Repeat every one of the records below word for word, omitting the pictures.

..............................

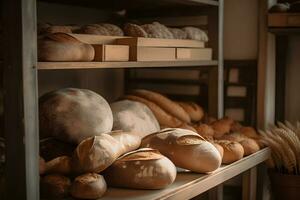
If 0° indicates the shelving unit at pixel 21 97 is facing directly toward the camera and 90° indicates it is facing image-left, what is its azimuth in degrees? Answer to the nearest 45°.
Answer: approximately 315°
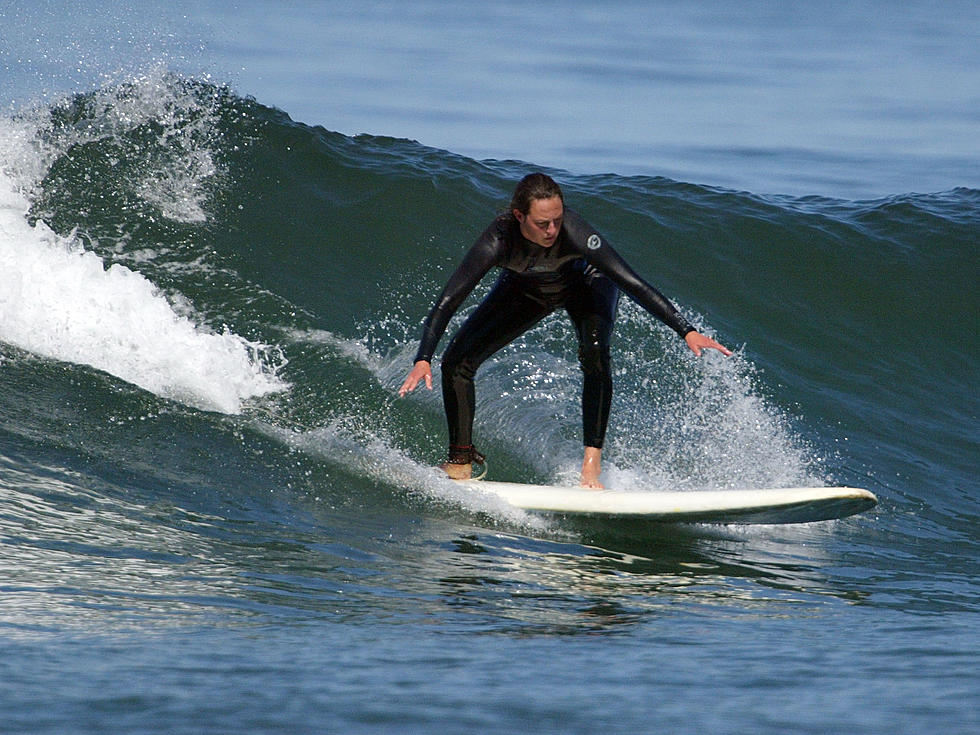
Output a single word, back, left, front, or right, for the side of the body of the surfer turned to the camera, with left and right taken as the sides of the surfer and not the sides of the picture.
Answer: front

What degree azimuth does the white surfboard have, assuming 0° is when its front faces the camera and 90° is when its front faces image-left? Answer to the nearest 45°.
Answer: approximately 270°
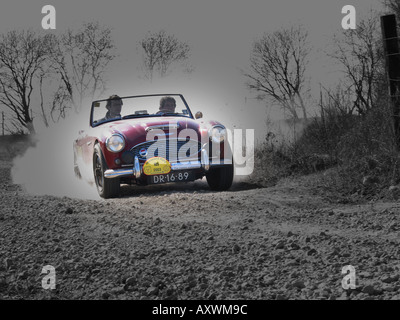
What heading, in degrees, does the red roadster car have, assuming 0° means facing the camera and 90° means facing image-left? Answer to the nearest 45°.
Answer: approximately 0°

..............................

Solution for this exercise —
If 0° indicates the shelving unit at pixel 21 97 is facing directly toward the camera and 90° indicates it is facing image-left, what is its azimuth in degrees? Answer to the nearest 45°.
Answer: approximately 315°
Output a single word, back, left, front, or right, for the side of the body of the surfer turned to the camera, with left and right taken as the sides of the surfer and not the sides of the picture.
Answer: front

What degree azimuth does the white surfboard have, assuming 0° is when its front faces the camera and 90° is when its front faces image-left? Answer to the nearest 45°.
Answer: approximately 270°
What heading, in degrees, does the red roadster car have, assuming 0° means facing the camera and 90° means facing image-left? Answer to the nearest 45°.
Answer: approximately 0°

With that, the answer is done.